Every time I drive through San Simeon and see Hearst Castle high on the hill, I think of the laborers who hauled all the cement and lumber and pipe and nails and plaster and tile up that long, winding and – at the time – dirt road, and the craftsmen who turned all those raw materials into WR Hearst’s castle. Years and money, money and years, hundreds of trips up the hill, Hearst forever changing his mind, always wanting bigger and more grandiose. It’s hard to believe one man was so wealthy that he owned homes all over the country, warehouses full of artifacts, sculptures, paintings and tapestries, and hundreds of thousands of rolling acres in and around San Simeon – a ranch as large as a medieval kingdom. Thinking about the scale of the Hearst holdings staggers me every time.
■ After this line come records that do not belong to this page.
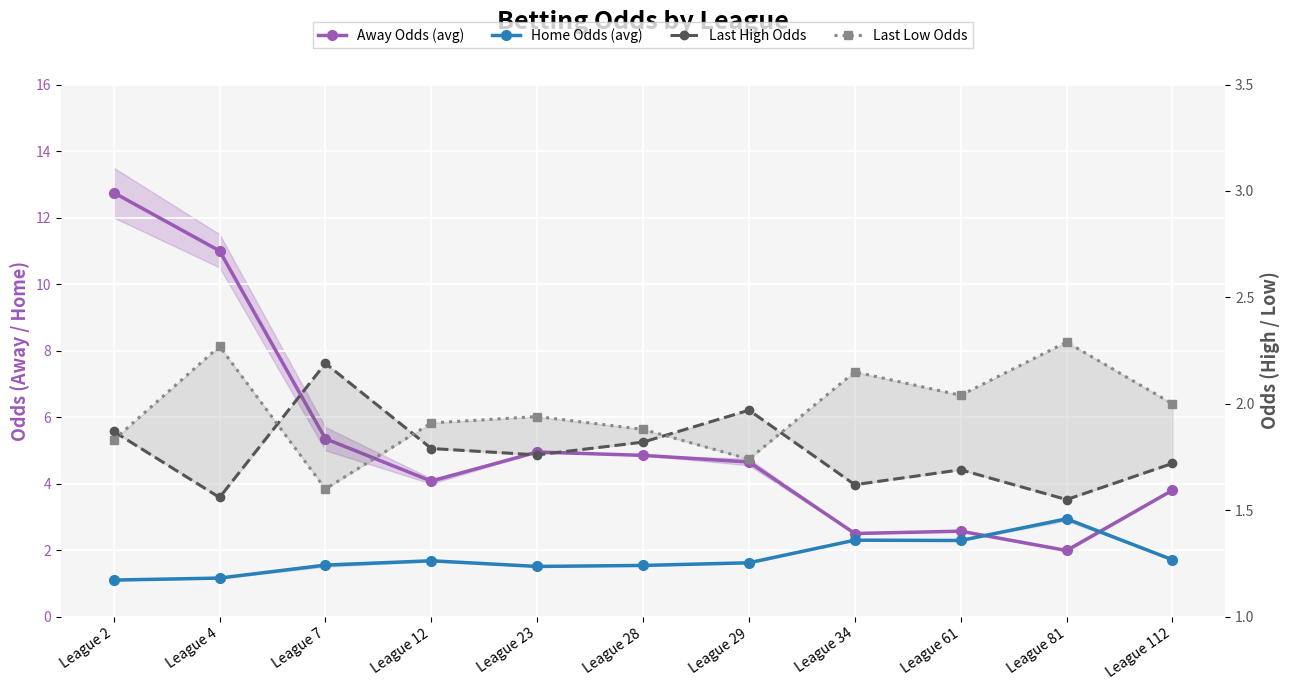

In Away Odds (avg), how many points are higher than both neighbors (excluding endpoints)?

2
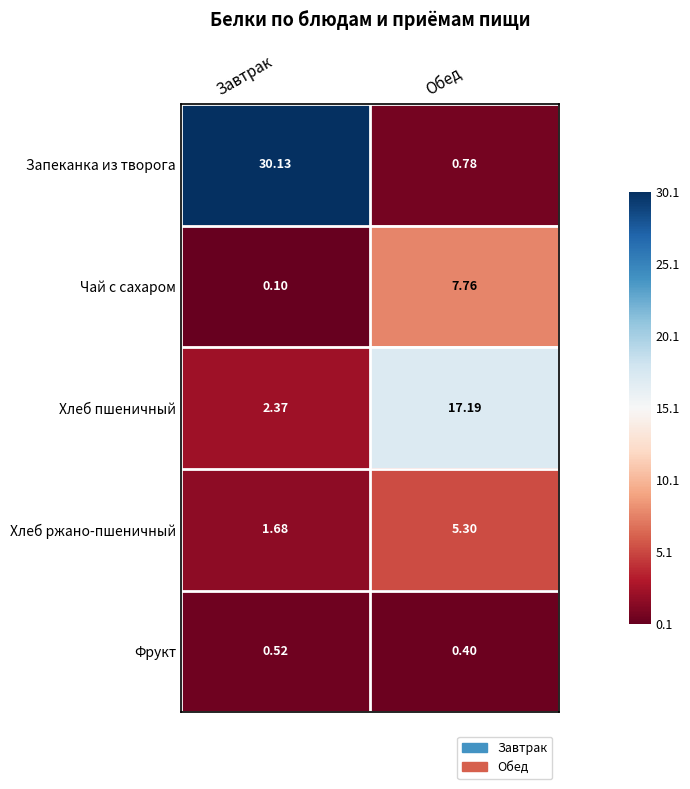

At which category is the sum across all series the highest?

Завтрак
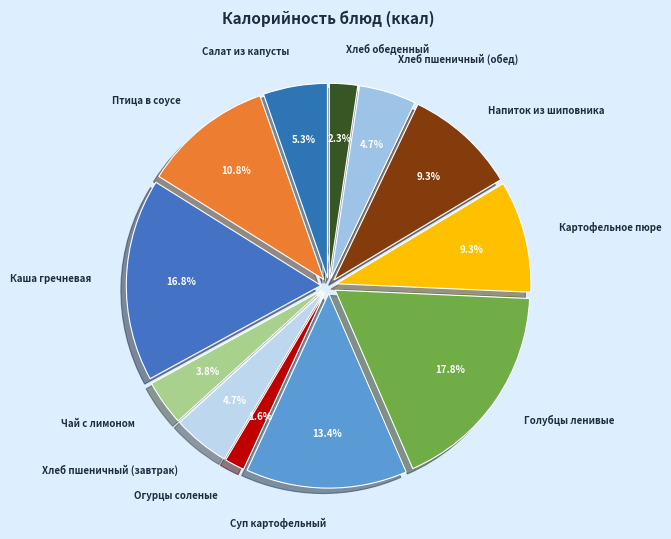

What percentage is the Птица в соусе slice, to the nearest percent?

11%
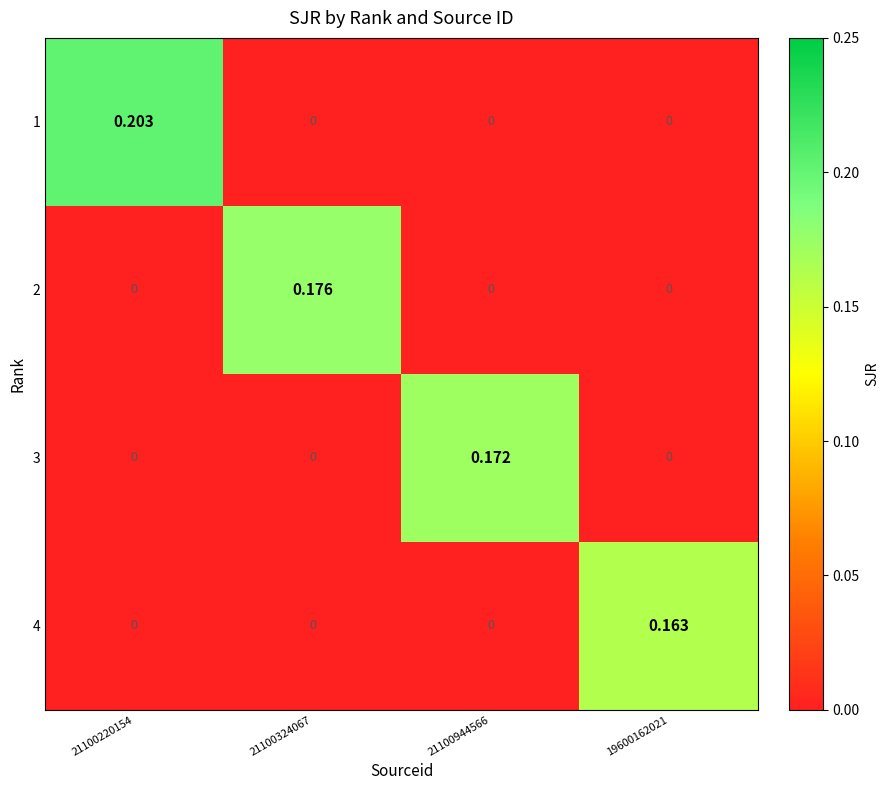

Count the number of categories in the chart.

4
The best thing about being in Big Sur – besides the raw beauty of the country and a visit to the Henry Miller Memorial Library – was being out of cell phone range, without access to the Internet, away from TV’s and newspapers, canned laughter and advertising. Time slows in Big Sur and one’s mind can get quiet enough to hear a different inner dialogue. We stayed at the Ragged Point Inn and the window of our room looked over a rocky cove. The tide rolled in and made a sucking sound when it went out, sea birds wheeled in the breeze and turkey vultures soared along the cliff line. We sat on the balcony with our books and a bottle of wine, our feet on the railing, completely at peace.
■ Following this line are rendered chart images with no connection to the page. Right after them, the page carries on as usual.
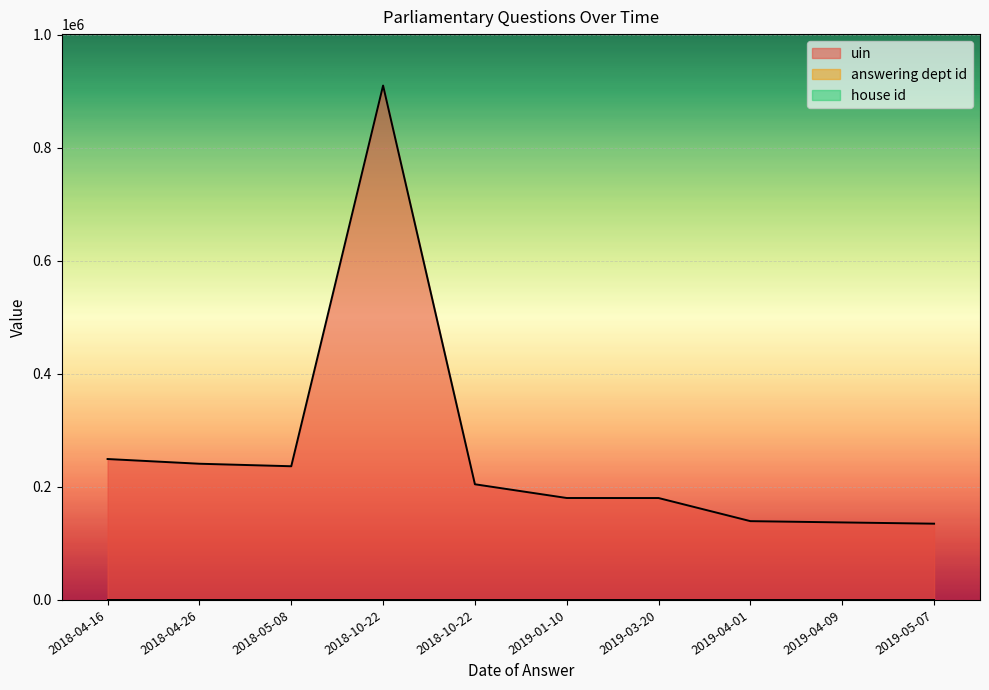

Is the value of house id at 2018-04-26 greater than the value of answering dept id at 2019-01-10?

No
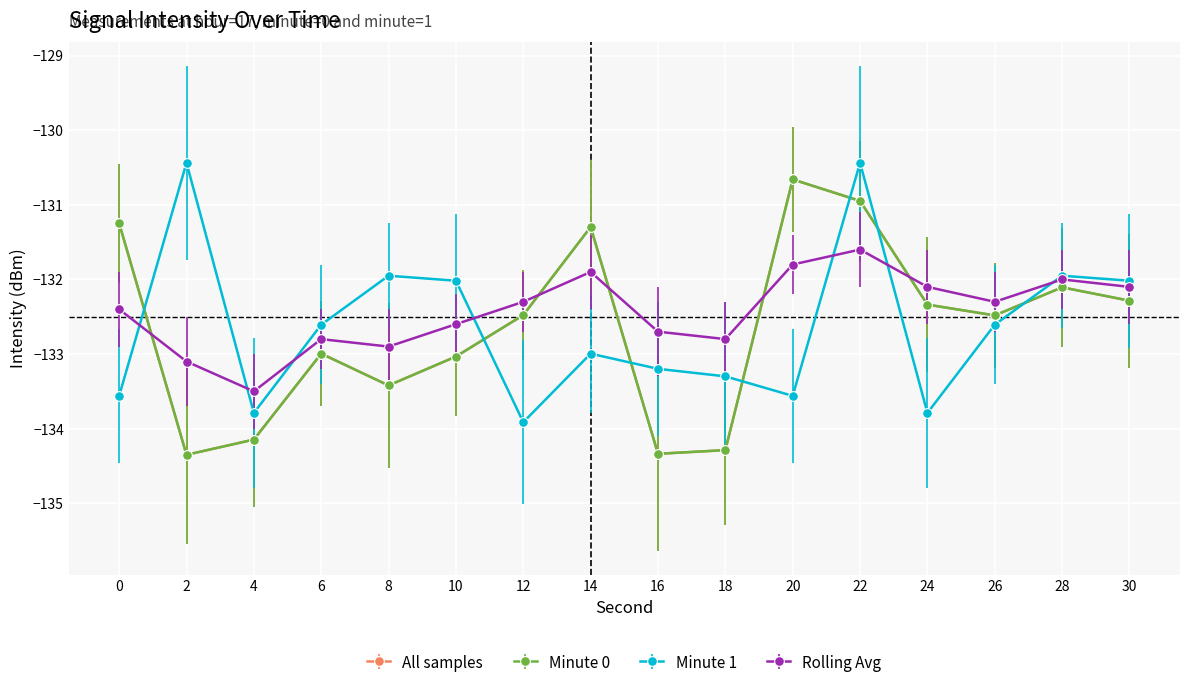

Reading right to left, what are all the values shown in this chart?

intensity(dBm): 30=-132.3	28=-132.1	26=-132.5	24=-132.3	22=-130.9	20=-130.7	18=-134.3	16=-134.3	14=-131.3	12=-132.5	10=-133.0	8=-133.4	6=-133.0	4=-134.1	2=-134.4	0=-131.2
minute_0: 30=-132.3	28=-132.1	26=-132.5	24=-132.3	22=-130.9	20=-130.7	18=-134.3	16=-134.3	14=-131.3	12=-132.5	10=-133.0	8=-133.4	6=-133.0	4=-134.1	2=-134.4	0=-131.2
minute_1: 30=-132.0	28=-132.0	26=-132.6	24=-133.8	22=-130.4	20=-133.6	18=-133.3	16=-133.2	14=-133.0	12=-133.9	10=-132.0	8=-132.0	6=-132.6	4=-133.8	2=-130.4	0=-133.6
rolling_avg: 30=-132.1	28=-132.0	26=-132.3	24=-132.1	22=-131.6	20=-131.8	18=-132.8	16=-132.7	14=-131.9	12=-132.3	10=-132.6	8=-132.9	6=-132.8	4=-133.5	2=-133.1	0=-132.4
In the world we left behind, wheels turned and engines coughed, phones chirped and trilled, siblings bickered and parents quarreled, lovers made love, and sparrows built nests; Romney and Santorum and Gingrich and Paul played on, each trying to prove that he is the true Uber-Conservative, the Pure One who will bow to the financial markets, dismantle public education, privatize Social Security, bomb Iran, roll back the clock on reproductive rights, and dynamite the wall that separates church and state.
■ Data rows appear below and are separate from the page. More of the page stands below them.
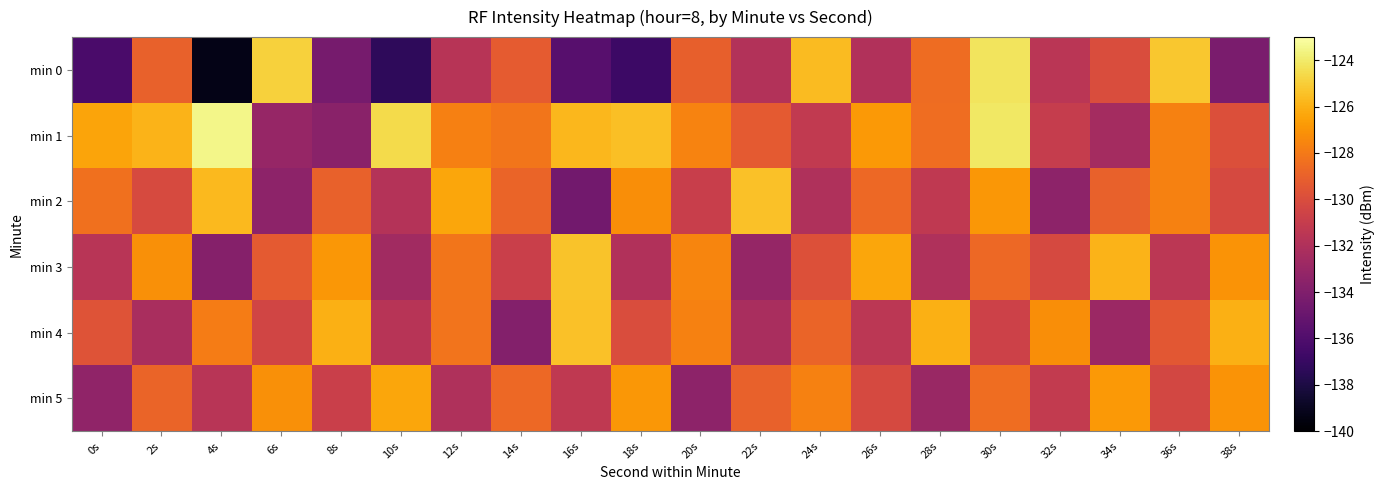

Reading left to right, transcribe all the data shown in this chart.

min 0: 0s=-136.2	2s=-129.0	4s=-139.3	6s=-124.9	8s=-134.4	10s=-137.3	12s=-131.6	14s=-129.3	16s=-135.7	18s=-136.7	20s=-129.1	22s=-131.9	24s=-125.6	26s=-131.9	28s=-128.5	30s=-124.3	32s=-131.5	34s=-130.0	36s=-125.2	38s=-134.3
min 1: 0s=-126.4	2s=-125.9	4s=-123.5	6s=-133.0	8s=-133.6	10s=-124.6	12s=-127.7	14s=-128.1	16s=-125.7	18s=-125.5	20s=-127.6	22s=-129.3	24s=-131.2	26s=-126.8	28s=-128.5	30s=-124.1	32s=-131.0	34s=-132.5	36s=-127.7	38s=-129.9
min 2: 0s=-128.3	2s=-130.1	4s=-125.7	6s=-133.5	8s=-129.0	10s=-131.8	12s=-126.3	14s=-128.9	16s=-134.6	18s=-127.2	20s=-130.9	22s=-125.5	24s=-132.0	26s=-128.7	28s=-131.2	30s=-126.9	32s=-133.5	34s=-129.0	36s=-127.7	38s=-130.2
min 3: 0s=-131.6	2s=-127.1	4s=-133.8	6s=-129.3	8s=-126.9	10s=-132.6	12s=-128.1	14s=-130.8	16s=-125.3	18s=-131.9	20s=-127.6	22s=-133.1	24s=-129.8	26s=-126.3	28s=-132.0	30s=-128.7	32s=-130.2	34s=-125.9	36s=-131.5	38s=-127.0
min 4: 0s=-129.7	2s=-132.2	4s=-127.9	6s=-130.5	8s=-126.0	10s=-131.7	12s=-128.2	14s=-133.9	16s=-125.5	18s=-130.0	20s=-127.7	22s=-132.2	24s=-128.9	26s=-131.5	28s=-126.0	30s=-130.7	32s=-127.2	34s=-132.9	36s=-129.5	38s=-126.0
min 5: 0s=-133.3	2s=-128.9	4s=-131.6	6s=-127.1	8s=-130.8	10s=-126.3	12s=-132.0	14s=-128.7	16s=-131.2	18s=-126.9	20s=-133.5	22s=-129.0	24s=-127.7	26s=-130.2	28s=-132.9	30s=-128.5	32s=-131.1	34s=-126.8	36s=-130.3	38s=-127.0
In far away Afghanistan, a deranged US soldier loaded his weapon and left his base without being seen by any of his comrades, and launched a killing spree that left 16 Afghan civilians dead. This is how military occupations generally end; sooner or later the occupier commits an atrocity the locals will not tolerate.
On our last night, we waited until nearly sunset and drove up Highway 1, climbing and then dipping, while the last of the day’s light set fire to the water.